Valuation of Cash in Income Approach Valuation
I am having a theoretical argument with a partner at my office regarding the proper valuation of corporate cash holdings. I have argued that theoretically the preferred method for valuing corporate cash holdings in an income approach valuation is to remove the interest income on cash from the cash flow stream, discount the cash flow stream (using non-cash working capital changes), and finally add cash back to the resulting enterprise value. My partner argues that this is "theoretical garbage" and that cash is necessary to operate a business and should not be added back to enterprise value. He argues that I should discount the cash flow stream (presumably with interest income, or at least excluding interest income on excess cash balance) and only to add the value of excess cash to the resulting enterprise value. I understand that theoretically both methods can result in the correct indication of value if performed properly, but my partner believes that my method is theoretically incorrect and substantially overvalues the business. Damodaran you discuss at length in your text book how to value cash in a discounted cash flow methodology and prefer my method over my partners. I showed my partners your text but he has shrugged it off as just wrong and deemed you a proponent for the IRS (although I believe he has you confused with Dr. Bajaj).
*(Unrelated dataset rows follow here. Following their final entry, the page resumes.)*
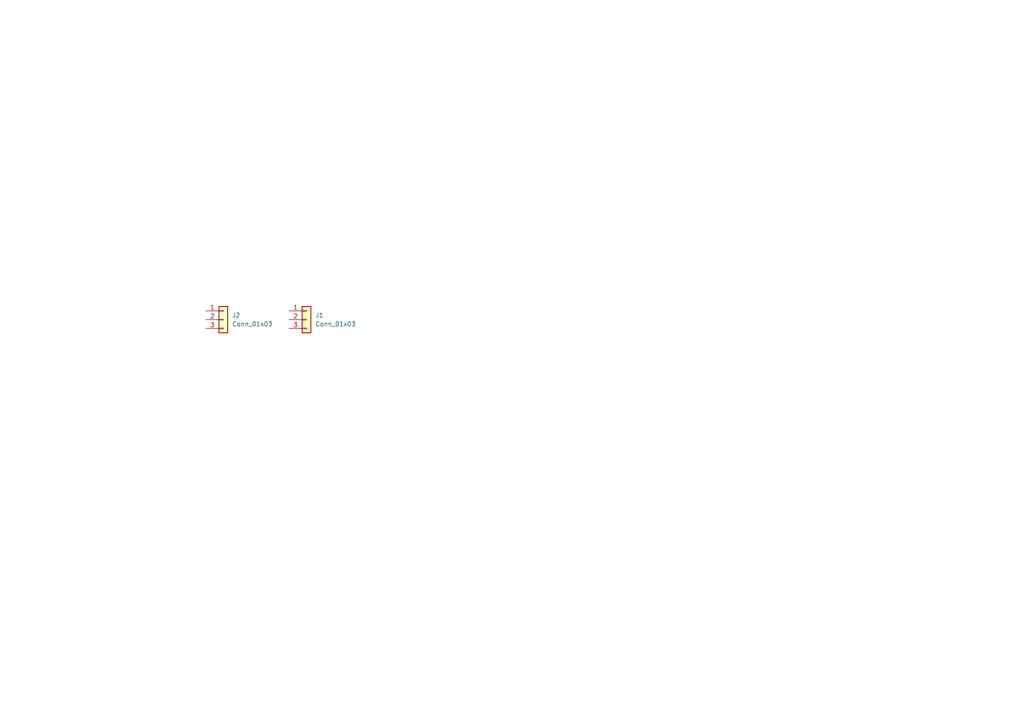
<source format=kicad_sch>
(kicad_sch
	(version 20250114)
	(generator "eeschema")
	(generator_version "9.0")
	(uuid "703715c5-a1c9-4716-bd1a-70416a20413e")
	(paper "A4")
	
	(symbol
		(lib_id "Connector_Generic:Conn_01x03")
		(at 88.9 92.71 0)
		(unit 1)
		(exclude_from_sim no)
		(in_bom yes)
		(on_board yes)
		(dnp no)
		(fields_autoplaced yes)
		(uuid "8eefa495-62de-47b5-ac23-37dac5f545fc")
		(property "Reference" "J1"
			(at 91.44 91.4399 0)
			(effects
				(font
					(size 1.27 1.27)
				)
				(justify left)
			)
		)
		(property "Value" "Conn_01x03"
			(at 91.44 93.9799 0)
			(effects
				(font
					(size 1.27 1.27)
				)
				(justify left)
			)
		)
		(property "Footprint" "model_train_footprints:track_connections"
			(at 88.9 92.71 0)
			(effects
				(font
					(size 1.27 1.27)
				)
				(hide yes)
			)
		)
		(property "Datasheet" "~"
			(at 88.9 92.71 0)
			(effects
				(font
					(size 1.27 1.27)
				)
				(hide yes)
			)
		)
		(property "Description" "Generic connector, single row, 01x03, script generated (kicad-library-utils/schlib/autogen/connector/)"
			(at 88.9 92.71 0)
			(effects
				(font
					(size 1.27 1.27)
				)
				(hide yes)
			)
		)
		(pin "3"
			(uuid "b1c22f4d-5a43-4c35-8a3d-7a267711d174")
		)
		(pin "1"
			(uuid "209fb118-990a-4a39-b077-aea021be1ac3")
		)
		(pin "2"
			(uuid "ef6b2157-c351-4e2b-8576-83465da06a3e")
		)
		(instances
			(project ""
				(path "/703715c5-a1c9-4716-bd1a-70416a20413e"
					(reference "J1")
					(unit 1)
				)
			)
		)
	)
	(symbol
		(lib_id "Connector_Generic:Conn_01x03")
		(at 64.77 92.71 0)
		(unit 1)
		(exclude_from_sim no)
		(in_bom yes)
		(on_board yes)
		(dnp no)
		(fields_autoplaced yes)
		(uuid "ea2e4dd2-50ba-4fe8-9a43-8d0593309a1f")
		(property "Reference" "J2"
			(at 67.31 91.4399 0)
			(effects
				(font
					(size 1.27 1.27)
				)
				(justify left)
			)
		)
		(property "Value" "Conn_01x03"
			(at 67.31 93.9799 0)
			(effects
				(font
					(size 1.27 1.27)
				)
				(justify left)
			)
		)
		(property "Footprint" "model_train_footprints:track_connections"
			(at 64.77 92.71 0)
			(effects
				(font
					(size 1.27 1.27)
				)
				(hide yes)
			)
		)
		(property "Datasheet" "~"
			(at 64.77 92.71 0)
			(effects
				(font
					(size 1.27 1.27)
				)
				(hide yes)
			)
		)
		(property "Description" "Generic connector, single row, 01x03, script generated (kicad-library-utils/schlib/autogen/connector/)"
			(at 64.77 92.71 0)
			(effects
				(font
					(size 1.27 1.27)
				)
				(hide yes)
			)
		)
		(pin "3"
			(uuid "de91925a-4100-4c1d-926e-8901c5e80503")
		)
		(pin "1"
			(uuid "7979d65c-d0fd-4079-93a8-7c1681e98852")
		)
		(pin "2"
			(uuid "e0fdfa0a-e973-4216-9ebb-a976dda5151d")
		)
		(instances
			(project "track_right_30"
				(path "/703715c5-a1c9-4716-bd1a-70416a20413e"
					(reference "J2")
					(unit 1)
				)
			)
		)
	)
	(sheet_instances
		(path "/"
			(page "1")
		)
	)
	(embedded_fonts no)
)

</source>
Do you know of any other papers or text books that discuss the methodology that you propose in your text book? Alternatively, do you any any additional ammunition that I can provide to my partner. We have an issue with cash in an appraisal of a closely held business and the treatment of cash is resulting in significant deviations in vlaue under our market and income base approaches. I suspect that the inconsistencies are related to the treatment of cash (i.e. our income approach is too low when cash is not added back to the resulting enterprise value probably because the cost of capital is too high given that cash represents nearly 50% of the corporations book value). I would appreciation any guidance. Thank you in advance. Valuator
Rigidity (as evidenced by your partner) is never a good trait in someone who does valuation. First, is it possible that some cash is needed for operations? Sure. But as long as that cash is earning a fair market return (such as what you would earn on T.Bills), it is not wasting cash and should be added to enterprise value. And any company that has as much cash as the firm you have in question is clearly holding cash for the sake of holding cash. As for being a proponent of the IRS, I have never done expert witness work and hate paying taxes. I am, however, a proponent of the principle that valuations should be unbiased. Your partner seems intent on adopting practices that will give him a lower value, no matter what the rationale.